Review of a Readmission History and Physical (H&P) dated 3/7/11 for a physician visit on 3/2/11, revealed the resident "has some pinkness at both heels slightly more on the R (right) than the L (left) and the R heel is slightly boggy and tender. There is no blistering and no ulceration present.
Review of Physician's Orders dated 3/2/11 and 4/8/11 revealed orders to "float" heels while in bed.
Review of Treatment Administration Records (TARs) dated 12/10 through 5/11 revealed the Physician's Orders were transcribed to "float heels when in bed". Additional review of the TARs dated 12/10 through 5/11 revealed a handwritten notation for nursing staff to initial that the heels were floated at bedtime (hs), with no entry for days and evenings. The TARs documented that the heels were floated every hs as initialed by nursing staff.
Interview with the Licensed Practical Nurse (LPN) Unit Manager (UM) on 5/2/11 at 12:30 PM revealed the transcription to float heels prior to the 3/2/11 order may have occurred from an old order or maybe nursing staff added this to what pharmacy would include on the treatment administration record.
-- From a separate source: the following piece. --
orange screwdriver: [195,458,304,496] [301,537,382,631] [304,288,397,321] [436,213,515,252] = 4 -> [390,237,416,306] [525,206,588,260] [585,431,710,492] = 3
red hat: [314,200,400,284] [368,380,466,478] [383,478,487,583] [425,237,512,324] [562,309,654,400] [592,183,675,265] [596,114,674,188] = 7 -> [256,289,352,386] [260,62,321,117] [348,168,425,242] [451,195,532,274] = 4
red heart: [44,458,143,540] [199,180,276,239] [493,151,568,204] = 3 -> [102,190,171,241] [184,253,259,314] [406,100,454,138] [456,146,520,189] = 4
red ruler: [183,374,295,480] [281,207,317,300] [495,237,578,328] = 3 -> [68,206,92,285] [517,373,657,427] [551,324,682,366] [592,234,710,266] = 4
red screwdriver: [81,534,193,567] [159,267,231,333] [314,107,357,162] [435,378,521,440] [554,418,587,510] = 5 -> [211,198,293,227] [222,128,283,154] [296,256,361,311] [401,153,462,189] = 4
The LPN explained that it "may have originally been appropriate" for only the evening staff to check for floating the heels because the resident used to be "up during the day", but over the last couple months has been mostly in bed.
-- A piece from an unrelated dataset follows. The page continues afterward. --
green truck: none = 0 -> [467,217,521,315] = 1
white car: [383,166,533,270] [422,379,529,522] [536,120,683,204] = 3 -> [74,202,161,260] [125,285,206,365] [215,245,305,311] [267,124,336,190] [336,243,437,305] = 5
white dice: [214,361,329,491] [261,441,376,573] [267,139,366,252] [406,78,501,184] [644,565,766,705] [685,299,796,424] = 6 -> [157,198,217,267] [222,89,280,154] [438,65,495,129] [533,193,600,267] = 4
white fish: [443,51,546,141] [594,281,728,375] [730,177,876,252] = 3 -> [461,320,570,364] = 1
The resident was observed lying in bed, without her heels floated (heels were observed directly on mattress) on the following dates:
- Wednesday, 4/27/11 from 11:30 AM to 12:00 PM
- Thursday, 4/28/11 at 11:30 AM and 3:45 PM
- Friday, 4/29/11 at 10:00 AM, 10:50 AM and from 1:00 PM to 1:30 PM
- Monday, 5/2/11 from 11:30 AM to 12:15 PM
Interview with the Attending Physician on 5/4/11 at 11:45 AM revealed she saw the resident on 3/2/11 and noted redness on her heels. The Attending Physician stated she recalled that the resident was in bed and did not have her heels floated at the time of her examination, and wrote an order to float the resident's heels when in bed.